If there exists one economic constant raised to the level of an unbreakable law, it’s that people flee from socialism, and the bolshier the socialism, the faster they run. Nor does it take an Adam Smith to figure out that punitive taxation coupled with the destruction of whole industries can’t produce an economic boom.

That’s why it’s wrong to say that the economic policies of Starmer, Reeves et al. are failing. In fact, if you define success as achieving the desired result, they are succeeding famously.

Their socialist loins ache for revenge against their traditional bogeymen, starting with ‘capitalists’, which pejorative term covers all wealth creators in the country. If all such objectionable people leave in emulation of the Exodus, then so much the better for this lot – and so much the worse for the country.

The ideal they see in their mind’s eye is reversion to the golden-age economy before the Industrial Revolution, when all energy was produced by renewable sources, such as wind, sun, water and human muscle. Most of the people, their rulers apart, were then paupers, but our present-day pharaohs wouldn’t mind that.

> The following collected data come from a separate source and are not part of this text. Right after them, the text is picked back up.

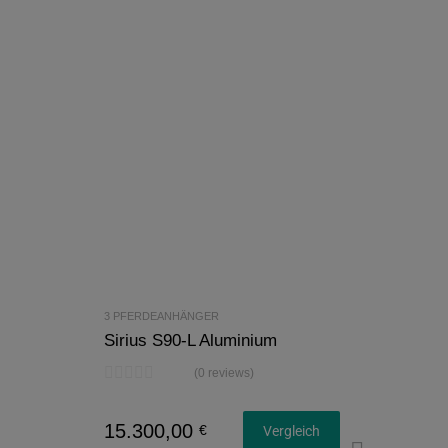
3 PFERDEANHÄNGER
Sirius S90-L Aluminium
(0 reviews)
15.300,00
€
Vergleich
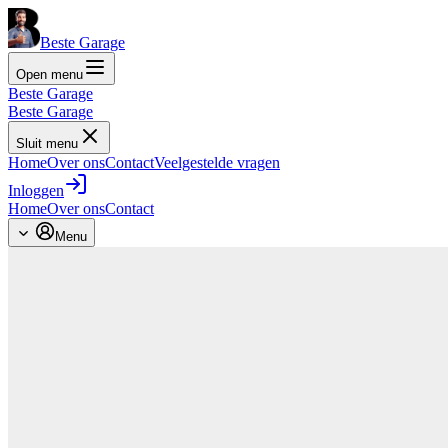
Beste Garage
Open menu
Beste Garage
Beste Garage
Sluit menu
Home
Over ons
Contact
Veelgestelde vragen
Inloggen
Home
Over ons
Contact
Menu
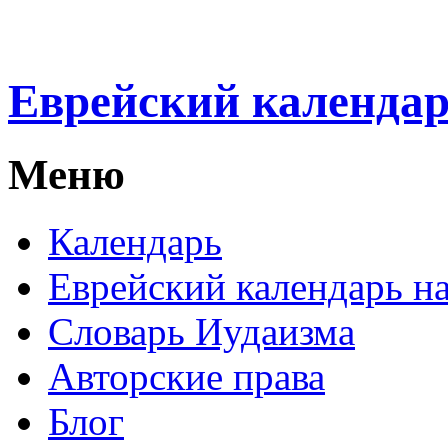
Еврейский календа
Меню
Календарь
Еврейский календарь на
Словарь Иудаизма
Авторские права
Блог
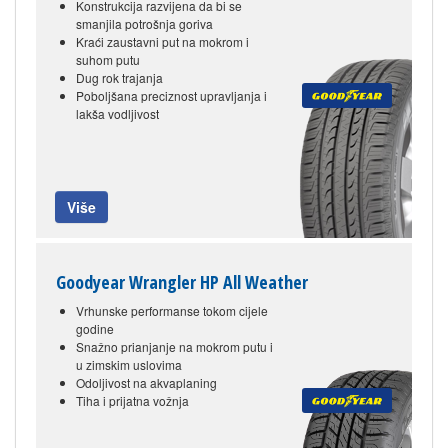
Konstrukcija razvijena da bi se
smanjila potrošnja goriva
Kraći zaustavni put na mokrom i
suhom putu
Dug rok trajanja
Poboljšana preciznost upravljanja i
lakša vodljivost
Više
Goodyear Wrangler HP All Weather
Vrhunske performanse tokom cijele
godine
Snažno prianjanje na mokrom putu i
u zimskim uslovima
Odoljivost na akvaplaning
Tiha i prijatna vožnja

Private wealth makes an individual more independent from the state, which is why it’s anathema for people devoted to increasing state power ad infinitum, which is to say for socialists. They are equally opposed to bono publico and bono privato. It’s their own ideological bono that they pursue, and they do so with the kind of fanaticism that would make even the mummies of Egyptian pharaohs turn green with envy.

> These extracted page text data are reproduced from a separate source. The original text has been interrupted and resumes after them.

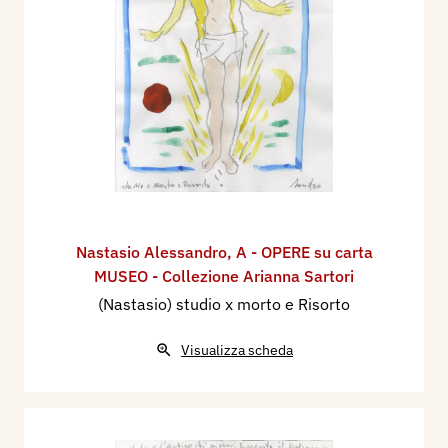
Nastasio Alessandro
,
A - OPERE su carta
MUSEO - Collezione Arianna Sartori
(Nastasio) studio x morto e Risorto
Visualizza scheda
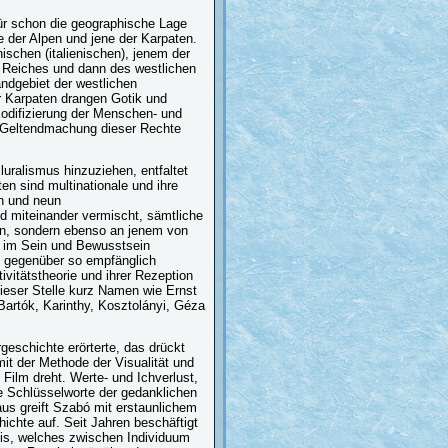
ofür schon die geographische Lage
ie der Alpen und jene der Karpaten.
ischen (italienischen), jenem der
 Reiches und dann des westlichen
ndgebiet der westlichen
er Karpaten drangen Gotik und
odifizierung der Menschen- und
ie Geltendmachung dieser Rechte
luralismus hinzuziehen, entfaltet
en sind multinationale und ihre
en und neun
d miteinander vermischt, sämtliche
en, sondern ebenso an jenem von
ene im Sein und Bewusstsein
ng gegenüber so empfänglich
vitätstheorie und ihrer Rezeption
dieser Stelle kurz Namen wie Ernst
Bartók, Karinthy, Kosztolányi, Géza
geschichte erörterte, das drückt
it der Methode der Visualität und
Film dreht. Werte- und Ichverlust,
ie Schlüsselworte der gedanklichen
us greift Szabó mit erstaunlichem
chte auf. Seit Jahren beschäftigt
nis, welches zwischen Individuum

The pharaohs were blissfully unfamiliar not only with the concept of ressentiment but also with that of ideology. They did their level worst, but still managed to create a great civilisation.

Today’s answers to Ramesses can’t create anything. They can only destroy, so it’s a good job that’s exactly what they really want to do. When they die, they’ll go to the socialist heaven, while the rest of us will wail, weep and gnash our teeth.

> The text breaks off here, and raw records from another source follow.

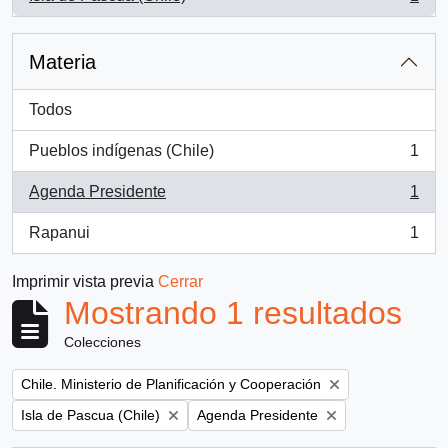
, 1 resultados
Materia
Todos
Pueblos indígenas (Chile)
1
, 1 resultados
Agenda Presidente
1
, 1 resultados
Rapanui
1
, 1 resultados
Imprimir vista previa
Cerrar
Mostrando 1 resultados
Colecciones
Remove filter:
Chile. Ministerio de Planificación y Cooperación
Remove filter:
Remove filter:
Isla de Pascua (Chile)
Agenda Presidente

1 thought on “How many plagues can Britain survive?”

  1. Even if one makes allowance for some exaggeration, the results of electing a socialist government were entirely predictable. Sadly, it seemed to many would-be staunch conservative voters that the Tories had somehow lost their credibility. Just how and why that came about I am not competent to say, though one could see it happening, and I very much doubt that the average voter knows, any more that I do. But what can we do when our once reliable conservatives lose their credibility? Doubtless, in due course the Socialists will lose their credibility and be voted out. But what will then happen? Perhaps we are coming to the end of the era in which Britain can rely upon parliamentary process. It seems likely that the bold step of resiling from Europe is likely to be set at naught by this government’s subterfuge and gerrymandering.